Every institution should have a protocol in place to ensure any problems are properly reported. Procedures should be established for reporting issues that require immediate attention, findings that are nonimmediate, and findings that are routine. A reporting protocol ensures nursing staff understand what they need to report and what they are reading in reports, said Byrd. When developing protocols, it is important that they adhere to geriatric guidelines (eg, diabetic elders do not always require tight glycemic control if they have multiple comorbidities).
Addressing Lateral Violence
During the session on lateral violence, Nita Kasan, RN, MS, chief nursing officer, The College Network, provided the audience with an overall view of the nursing landscape before delving into the issue of lateral violence, a problem that may be more prevalent in nursing than previously thought. Kasan noted that there are >3 million registered nurses working in the United States. The average age of a nurse is 47 years and the average age at graduation is 31 years. Although nursing is the nation’s top profession in terms of growth until 2018, a nursing shortage remains. This is in part because of an 8% turnover rate and not enough graduates to fill vacancies. In addition, many older nurses are coming out of retirement to rejoin the workforce, making it more challenging for new graduates to find jobs and causing friction with younger staff members because of differing schools of thought.

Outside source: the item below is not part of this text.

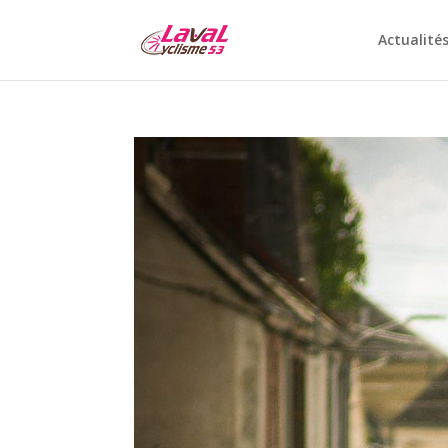
Actualité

Kasan defined lateral violence as any “behavior that is consciously or unconsciously used to control, undermine, or undervalue any individual or group.” Examples include imparting unwarranted or invalid criticism, shouting, socially isolating someone, gossiping or spreading rumors, taking credit for another’s work, allocating unrealistic workloads, blaming someone without proof, rolling eyes and crossing arms, and demonstrating impatience with questions or refusing to answer them. Lateral violence can be a persistent problem or a single event, and it can be instigated by coworkers, supervisors, or subordinates, but it is generally found to occur between nurses. Although it can affect nurses at all levels, newly licensed or hired nurses, hospital pool and traveling nurses, and nursing students are at especially high risk.
While many people do not want to refer to this phenomenon as violence, Kasan noted that the fact that there are victims indicate that it is a form of violence. Lateral violence can be driven or exacerbated by turf issues, miscommunication, and the culture at a facility, she said. Precipitating factors may include a nurse or other staff member receiving special attention from a physician, obtaining a promotion that others feel is undeserved, and staffing shortages.

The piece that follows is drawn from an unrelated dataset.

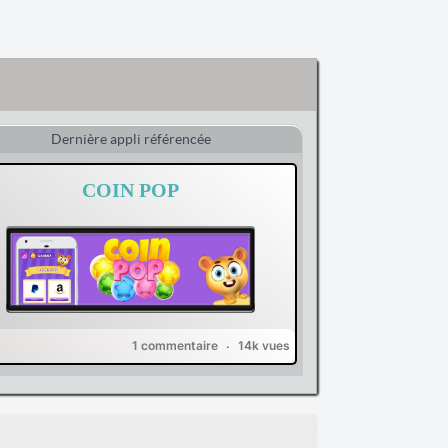
Dernière appli référencée
COIN POP
1 commentaire
14k vues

Kasan noted that the phenomenon of “nurses eating their young,” which is how lateral violence is often colloquially described in nursing, should never be considered normal and is something that must change. Its impact is huge, said Kasan, noting it can lead to errors, stress, frustration, reduced collaboration, and many physical and emotional disorders, such as depression, insomnia, and eating disorders.
Kasan stressed that proactive prevention strategies need to be devised on a personal, organizational, and national level. She noted that several important resources are already available, including the American Association of Critical-Care Nurses (AACN) Healthy Work Environment Team Assessment tool (www.hweteamtool.org), which allows nurses to compare their work environment’s current health against standards set by the AACN. In addition, a free Web-based survey tool is available from the Center for American Nurses (www.centerforamericannurses.org), which can be obtained by e-mailing Diane Scott at diane.scott@centerforamericannurses.org.
The session concluded with Kasan urging the audience to take a stance against lateral violence. “The bottom line is that nurses have to be educated to recognize lateral violence, empowered to refuse to accept abusive coworker behaviors, and challenged to reverse workplace culture that tolerates such behavior,” she said.